— Task requirements —
Below are the records; give again exactly the line with "Proses EDA, cleaning, preprocessing, dan", the line with "This concept class, which", and each line that lies between them, and nothing besides.

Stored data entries
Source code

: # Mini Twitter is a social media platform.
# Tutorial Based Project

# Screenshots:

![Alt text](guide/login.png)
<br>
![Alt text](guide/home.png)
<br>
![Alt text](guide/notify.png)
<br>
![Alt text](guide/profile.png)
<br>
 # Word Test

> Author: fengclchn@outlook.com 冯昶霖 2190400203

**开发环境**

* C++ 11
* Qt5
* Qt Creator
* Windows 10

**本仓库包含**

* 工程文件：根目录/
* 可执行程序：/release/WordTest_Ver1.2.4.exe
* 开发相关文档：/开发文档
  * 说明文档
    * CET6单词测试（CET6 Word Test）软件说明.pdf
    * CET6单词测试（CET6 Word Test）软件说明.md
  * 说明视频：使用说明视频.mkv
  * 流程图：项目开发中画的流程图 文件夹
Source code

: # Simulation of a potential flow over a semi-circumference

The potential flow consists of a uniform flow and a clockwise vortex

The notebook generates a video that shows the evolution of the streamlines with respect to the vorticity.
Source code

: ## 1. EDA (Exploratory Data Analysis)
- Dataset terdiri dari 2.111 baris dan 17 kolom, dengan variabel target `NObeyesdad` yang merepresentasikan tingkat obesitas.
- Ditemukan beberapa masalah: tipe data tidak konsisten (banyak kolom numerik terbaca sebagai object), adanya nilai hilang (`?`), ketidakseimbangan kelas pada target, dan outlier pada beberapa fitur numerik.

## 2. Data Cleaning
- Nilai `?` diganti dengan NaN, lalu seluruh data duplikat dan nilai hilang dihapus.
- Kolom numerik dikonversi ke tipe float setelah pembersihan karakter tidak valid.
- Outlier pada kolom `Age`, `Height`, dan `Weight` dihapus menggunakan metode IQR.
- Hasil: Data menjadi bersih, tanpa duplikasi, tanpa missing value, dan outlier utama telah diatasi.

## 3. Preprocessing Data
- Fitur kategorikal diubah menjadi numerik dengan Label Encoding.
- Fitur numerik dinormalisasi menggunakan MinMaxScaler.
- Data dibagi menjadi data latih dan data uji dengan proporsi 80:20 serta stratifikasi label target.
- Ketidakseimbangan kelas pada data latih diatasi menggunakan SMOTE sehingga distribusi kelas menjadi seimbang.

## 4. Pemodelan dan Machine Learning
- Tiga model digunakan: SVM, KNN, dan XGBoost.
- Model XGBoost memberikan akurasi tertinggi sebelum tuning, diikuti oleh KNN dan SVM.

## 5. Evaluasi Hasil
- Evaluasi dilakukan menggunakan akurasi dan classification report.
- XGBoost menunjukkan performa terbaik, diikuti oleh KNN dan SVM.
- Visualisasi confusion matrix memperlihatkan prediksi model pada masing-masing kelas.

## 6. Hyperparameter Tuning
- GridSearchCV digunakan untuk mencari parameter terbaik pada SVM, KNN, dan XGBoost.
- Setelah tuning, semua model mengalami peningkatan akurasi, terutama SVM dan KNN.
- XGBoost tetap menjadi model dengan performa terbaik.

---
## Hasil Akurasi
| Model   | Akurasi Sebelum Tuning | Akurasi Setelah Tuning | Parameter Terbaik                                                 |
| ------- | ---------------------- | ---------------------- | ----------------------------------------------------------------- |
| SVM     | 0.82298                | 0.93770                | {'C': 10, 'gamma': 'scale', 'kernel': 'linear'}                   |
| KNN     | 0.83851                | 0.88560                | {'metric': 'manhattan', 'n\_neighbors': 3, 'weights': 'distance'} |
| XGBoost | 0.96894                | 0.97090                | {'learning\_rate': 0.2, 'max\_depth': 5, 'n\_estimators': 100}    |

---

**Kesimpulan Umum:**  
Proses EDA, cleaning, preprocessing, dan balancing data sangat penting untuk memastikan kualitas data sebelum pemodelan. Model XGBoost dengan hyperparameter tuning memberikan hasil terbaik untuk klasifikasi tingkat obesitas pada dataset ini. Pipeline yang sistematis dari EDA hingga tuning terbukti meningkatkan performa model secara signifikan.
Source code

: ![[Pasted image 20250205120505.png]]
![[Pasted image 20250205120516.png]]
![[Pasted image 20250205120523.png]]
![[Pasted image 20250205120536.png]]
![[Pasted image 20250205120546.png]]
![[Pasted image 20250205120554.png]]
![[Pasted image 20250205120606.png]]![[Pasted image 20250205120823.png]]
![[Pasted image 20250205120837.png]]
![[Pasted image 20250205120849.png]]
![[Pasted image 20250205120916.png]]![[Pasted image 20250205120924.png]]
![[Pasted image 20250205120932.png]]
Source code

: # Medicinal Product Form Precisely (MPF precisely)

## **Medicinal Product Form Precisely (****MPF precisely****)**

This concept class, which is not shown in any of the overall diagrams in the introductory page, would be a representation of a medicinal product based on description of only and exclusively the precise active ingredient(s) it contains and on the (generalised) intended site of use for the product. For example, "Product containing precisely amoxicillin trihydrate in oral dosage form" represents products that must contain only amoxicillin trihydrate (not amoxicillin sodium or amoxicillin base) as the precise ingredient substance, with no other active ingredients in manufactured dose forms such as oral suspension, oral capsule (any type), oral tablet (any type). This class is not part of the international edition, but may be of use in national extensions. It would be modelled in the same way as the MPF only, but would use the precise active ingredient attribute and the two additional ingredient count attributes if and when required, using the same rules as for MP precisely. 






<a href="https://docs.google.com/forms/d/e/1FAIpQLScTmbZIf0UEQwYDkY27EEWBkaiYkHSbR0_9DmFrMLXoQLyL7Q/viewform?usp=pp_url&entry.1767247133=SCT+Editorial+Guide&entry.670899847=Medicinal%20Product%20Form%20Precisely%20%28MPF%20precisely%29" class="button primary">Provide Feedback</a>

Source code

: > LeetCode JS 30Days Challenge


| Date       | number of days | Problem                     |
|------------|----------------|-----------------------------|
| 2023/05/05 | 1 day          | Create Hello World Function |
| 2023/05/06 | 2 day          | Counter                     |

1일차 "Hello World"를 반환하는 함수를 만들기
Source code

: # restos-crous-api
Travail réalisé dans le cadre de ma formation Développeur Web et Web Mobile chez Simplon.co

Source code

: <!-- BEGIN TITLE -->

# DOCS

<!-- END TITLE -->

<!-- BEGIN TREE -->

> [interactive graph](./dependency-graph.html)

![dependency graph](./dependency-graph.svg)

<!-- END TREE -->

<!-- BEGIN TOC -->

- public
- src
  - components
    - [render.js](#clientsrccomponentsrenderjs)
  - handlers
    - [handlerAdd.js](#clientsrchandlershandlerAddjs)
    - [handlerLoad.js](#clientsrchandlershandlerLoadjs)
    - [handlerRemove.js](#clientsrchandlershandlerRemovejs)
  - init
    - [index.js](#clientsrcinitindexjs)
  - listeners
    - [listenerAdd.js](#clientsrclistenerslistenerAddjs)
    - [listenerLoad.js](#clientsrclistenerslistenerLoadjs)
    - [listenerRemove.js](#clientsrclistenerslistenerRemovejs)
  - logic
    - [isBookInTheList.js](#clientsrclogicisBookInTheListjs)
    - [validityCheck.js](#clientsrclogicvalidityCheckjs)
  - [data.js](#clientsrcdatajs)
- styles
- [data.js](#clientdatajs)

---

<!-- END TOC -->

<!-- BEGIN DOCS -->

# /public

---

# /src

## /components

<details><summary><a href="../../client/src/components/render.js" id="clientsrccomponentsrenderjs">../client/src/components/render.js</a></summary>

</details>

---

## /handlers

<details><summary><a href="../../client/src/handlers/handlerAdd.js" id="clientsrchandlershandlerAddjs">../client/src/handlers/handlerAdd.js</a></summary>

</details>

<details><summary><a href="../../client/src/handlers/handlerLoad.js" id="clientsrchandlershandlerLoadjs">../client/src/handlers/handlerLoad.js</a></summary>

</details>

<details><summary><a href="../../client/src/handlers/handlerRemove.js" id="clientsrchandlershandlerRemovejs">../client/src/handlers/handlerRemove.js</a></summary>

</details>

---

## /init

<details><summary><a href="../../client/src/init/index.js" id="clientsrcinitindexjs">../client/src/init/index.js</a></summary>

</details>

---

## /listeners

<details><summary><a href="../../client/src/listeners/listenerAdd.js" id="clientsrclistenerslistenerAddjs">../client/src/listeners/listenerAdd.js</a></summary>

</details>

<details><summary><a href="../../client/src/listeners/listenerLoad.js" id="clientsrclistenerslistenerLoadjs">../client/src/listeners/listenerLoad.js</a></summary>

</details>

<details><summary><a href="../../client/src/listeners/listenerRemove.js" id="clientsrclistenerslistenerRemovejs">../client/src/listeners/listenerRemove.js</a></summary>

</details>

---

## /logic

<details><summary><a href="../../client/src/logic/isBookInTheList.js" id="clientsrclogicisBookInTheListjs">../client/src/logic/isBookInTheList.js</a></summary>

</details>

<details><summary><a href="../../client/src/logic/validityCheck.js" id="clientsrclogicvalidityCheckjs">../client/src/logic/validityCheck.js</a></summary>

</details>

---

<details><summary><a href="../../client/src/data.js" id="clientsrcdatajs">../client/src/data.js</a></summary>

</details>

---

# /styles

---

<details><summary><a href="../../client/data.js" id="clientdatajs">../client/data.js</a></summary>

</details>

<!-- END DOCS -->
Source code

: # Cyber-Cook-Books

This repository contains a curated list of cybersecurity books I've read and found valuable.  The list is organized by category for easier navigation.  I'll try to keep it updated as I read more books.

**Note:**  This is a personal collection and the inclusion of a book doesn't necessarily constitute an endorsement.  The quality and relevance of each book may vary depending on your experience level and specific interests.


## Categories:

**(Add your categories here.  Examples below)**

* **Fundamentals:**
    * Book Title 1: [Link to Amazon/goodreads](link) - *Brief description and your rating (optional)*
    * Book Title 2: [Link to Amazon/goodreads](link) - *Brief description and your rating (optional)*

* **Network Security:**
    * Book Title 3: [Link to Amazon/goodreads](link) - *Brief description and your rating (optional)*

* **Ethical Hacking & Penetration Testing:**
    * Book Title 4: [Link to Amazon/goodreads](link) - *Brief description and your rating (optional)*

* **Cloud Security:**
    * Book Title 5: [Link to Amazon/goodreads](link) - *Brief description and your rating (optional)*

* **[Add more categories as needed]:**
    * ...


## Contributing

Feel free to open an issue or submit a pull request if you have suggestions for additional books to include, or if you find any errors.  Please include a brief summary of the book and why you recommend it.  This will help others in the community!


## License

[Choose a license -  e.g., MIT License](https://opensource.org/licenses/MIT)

— Answer box —
Proses EDA, cleaning, preprocessing, dan balancing data sangat penting untuk memastikan kualitas data sebelum pemodelan. Model XGBoost dengan hyperparameter tuning memberikan hasil terbaik untuk klasifikasi tingkat obesitas pada dataset ini. Pipeline yang sistematis dari EDA hingga tuning terbukti meningkatkan performa model secara signifikan.
Source code

: ![[Pasted image 20250205120505.png]]
![[Pasted image 20250205120516.png]]
![[Pasted image 20250205120523.png]]
![[Pasted image 20250205120536.png]]
![[Pasted image 20250205120546.png]]
![[Pasted image 20250205120554.png]]
![[Pasted image 20250205120606.png]]![[Pasted image 20250205120823.png]]
![[Pasted image 20250205120837.png]]
![[Pasted image 20250205120849.png]]
![[Pasted image 20250205120916.png]]![[Pasted image 20250205120924.png]]
![[Pasted image 20250205120932.png]]
Source code

: # Medicinal Product Form Precisely (MPF precisely)

## **Medicinal Product Form Precisely (****MPF precisely****)**

This concept class, which is not shown in any of the overall diagrams in the introductory page, would be a representation of a medicinal product based on description of only and exclusively the precise active ingredient(s) it contains and on the (generalised) intended site of use for the product. For example, "Product containing precisely amoxicillin trihydrate in oral dosage form" represents products that must contain only amoxicillin trihydrate (not amoxicillin sodium or amoxicillin base) as the precise ingredient substance, with no other active ingredients in manufactured dose forms such as oral suspension, oral capsule (any type), oral tablet (any type). This class is not part of the international edition, but may be of use in national extensions. It would be modelled in the same way as the MPF only, but would use the precise active ingredient attribute and the two additional ingredient count attributes if and when required, using the same rules as for MP precisely. 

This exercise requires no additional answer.